Take the second movement of this piece, a chirpy dialogue between these two birds. Handel tended to outline the main parts, but would often leave pages totally blank with the words Ad libitum, requiring the soloist to improvise as best he could. Simon Preston is one of our foremost organists and the conversation is clear. It’s also a good tune.

The eagle-eyed amongst you (note continuing of bird theme) will notice there are two pieces attached today.

If my father were alive today, he would be sharing his 61st Wedding Anniversary with my mother who told me this morning what a wonderful day that had been. Increasingly, later generations are able to share that memory with their parents, but for the moment, and in the context of this post, it is my wedding which comes to mind. What an opportunity this is to have a bit of fun.

The bride’s prerogative of being fashionably (but 20 minutes?) late was properly observed, despite her father being an equal to my own for punctuality, so the first lines of the hymn on their entrance, ‘Oh praise ye the Lord!’ were unintentionally apt. The congregation sat through a Mozart Mass, before the married couple exited to today’s second clip.

We only had a choir of four and a village organ, but with Catherine Wyn Rogers in their number, that was plenty. The late Anthony Rolfe Johnson sings this Handel refrain. Give it a couple of minutes and listen to the words which close the piece. I hope Handel might have approved.

Exercise A: Can you repeat word for word the passage of the Handel wedding post between "If my father" and "today’s second clip.", inclusive?
Exercise B: Could you pick up the Handel wedding post after its last sentence and keep writing it?

Information provided:
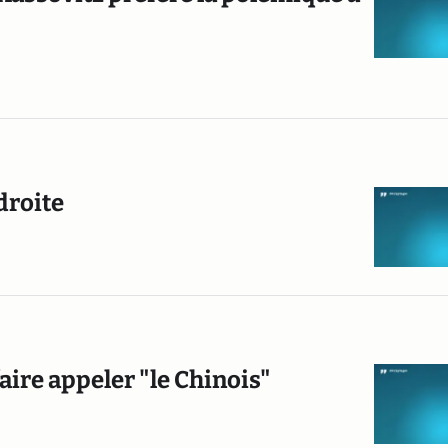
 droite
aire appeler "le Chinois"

Expected output A:
If my father were alive today, he would be sharing his 61st Wedding Anniversary with my mother who told me this morning what a wonderful day that had been. Increasingly, later generations are able to share that memory with their parents, but for the moment, and in the context of this post, it is my wedding which comes to mind. What an opportunity this is to have a bit of fun.

The bride’s prerogative of being fashionably (but 20 minutes?) late was properly observed, despite her father being an equal to my own for punctuality, so the first lines of the hymn on their entrance, ‘Oh praise ye the Lord!’ were unintentionally apt. The congregation sat through a Mozart Mass, before the married couple exited to today’s second clip.

Expected output B:
Happy Anniversary, Mum.



Menacing Prokofiev

Ballet is a divisive art form. And not just for the performers.

I am not amongst its greatest fans, and will no doubt fall foul of many experts when I align myself closely with Bateman’s view ‘that most ballets would be quite delightful if it were not for the dancing.’

When you consider that early 20th century Russia was a period abundant with ballet compositions and personalities (Nijinsky, Pavlova, Diaghilev, Markova) I was surprised to find so many eminent native writers and composers who are considerably more scathing than Bateman. Tolstoy described ballet as ‘lewd’; Schoenberg as ‘not a musical form’. Chekhov’s appraisal takes some beating – ‘I don’t understand anything about ballet. All I know is that during the intervals the ballerinas stink like horses.’

You do not need to be a forensic historian to know that the above period in Russia was a time of unimaginable turmoil. The first thirty or forty years of the 20th century in a regime under Stalin were so ruthless, bloody, and unforgiving, that they could almost be said to have been rescued by the arrival of the Second World War. It was not a time when you would expect the arts to thrive; but whilst they struggled, they were not stifled.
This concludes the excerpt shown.